# [WHAT IS BEING ASKED]
In the comment on land-use compensation below, write out word for word the passage that starts at the words "I acknowledge that" and stops after "Location, location, location.".

# [SELECTED EXCERPT]

□ □ □ □ □

Here is an example of a compensation system which might have worked in 1974. First, keep all the back tax money collected when property is removed from farm/forest use (10 year penalties at converted, higher residential tax rates) in a fund, together with some kind of development tax on each new lot created in the process. Second, match this fund with and equal amount of money from general tax revenues from all citizens of Oregon--who clearly benefit from the enhancements of "smart growth," including increased residential property
values inside Urban Growth Boundaries.

Use the fund to compensate those who feel they have been harmed, especially by "downzoning." Also use it to create exclusive Farm zones by buying permanent developments rights from willing sellers. Use eminent domain on those unwilling to go along and let them sue for damages if they feel the offered settlement is too low (just like they have to do now in the case of airport, school, road "takings" now)

I acknowledge that many of the Measure 37 claims for damages are aburd, because the development values should be based upon the actual economic situation in 1974, not 07. Mrs. English would be entitled to a large claim; so would the George family; but not those in Hood River, Lebanon, Lakeview etc. etc. who had little of no deveolpment value in 1974. Location, location, location.

One final comment: if a system like the above were developed it would withstand a dramatic change in course on property rights and "takings" of the US Supreme Court, if it ever gets to rule on the constitutionalty of Urban Growth Boundaries w/o compensation systems for rural property owners. With the current system or with HB 3450, it would not

Comments for Brian:

I don't appreciate that you did not answer my question. If water lines can be laid down at a cost of $35/ft, then 5 miles costs 35x5280x5= $924,000. If 42 lots are worth $200K each after allowing for other development costs, then Mr. Laack's property is worth about $8,400,000, and he can easily afford to spend 11% to bring in water from a source which does not deplete your ground water. Do you think it is fair to claim that all he has is "farmland" worth what he can grow on it, or what someone like the old Hollywood video tycoon (Wattle?) in Wilsonville, who constructed a house with a 4 acre footprint on "farmland" is willing to pay to create his 140 acre Estate, and start shouting "Tally-ho?"

□ □ □ □ □

# [GIVEN DATA]

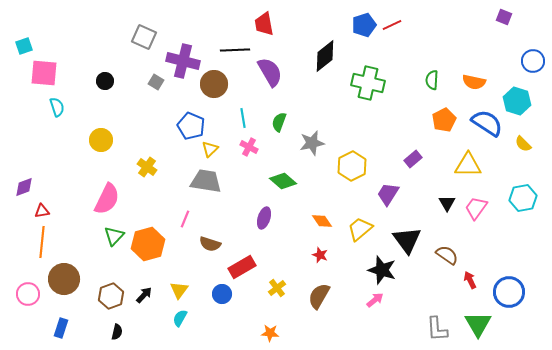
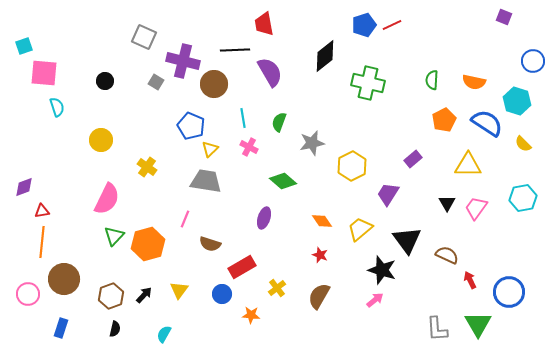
brown semicircle at (447, 255): rotated 10 degrees counterclockwise
cyan semicircle at (180, 318): moved 16 px left, 16 px down
black semicircle at (117, 332): moved 2 px left, 3 px up
orange star at (270, 333): moved 19 px left, 18 px up
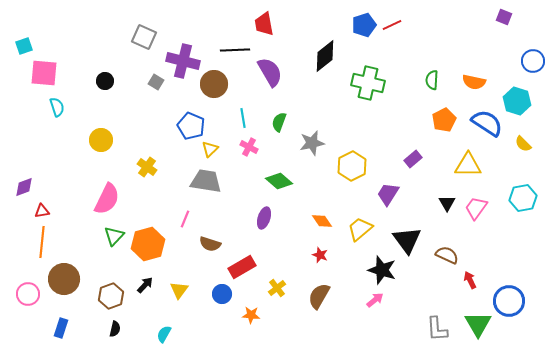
green diamond at (283, 181): moved 4 px left
blue circle at (509, 292): moved 9 px down
black arrow at (144, 295): moved 1 px right, 10 px up
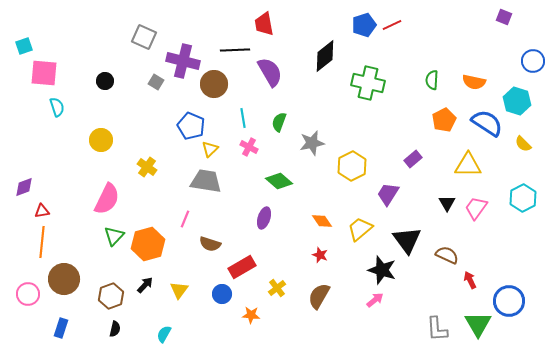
cyan hexagon at (523, 198): rotated 16 degrees counterclockwise
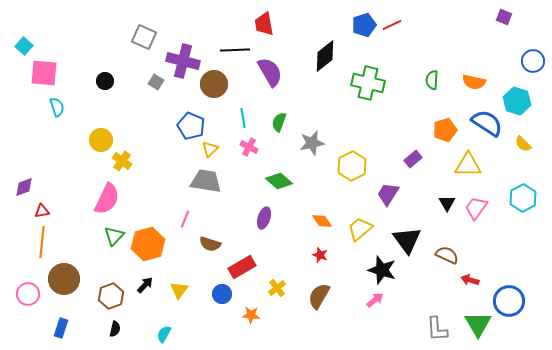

□ □ □ □ □

# [SOLVED PROBLEM]
I acknowledge that many of the Measure 37 claims for damages are aburd, because the development values should be based upon the actual economic situation in 1974, not 07. Mrs. English would be entitled to a large claim; so would the George family; but not those in Hood River, Lebanon, Lakeview etc. etc. who had little of no deveolpment value in 1974. Location, location, location.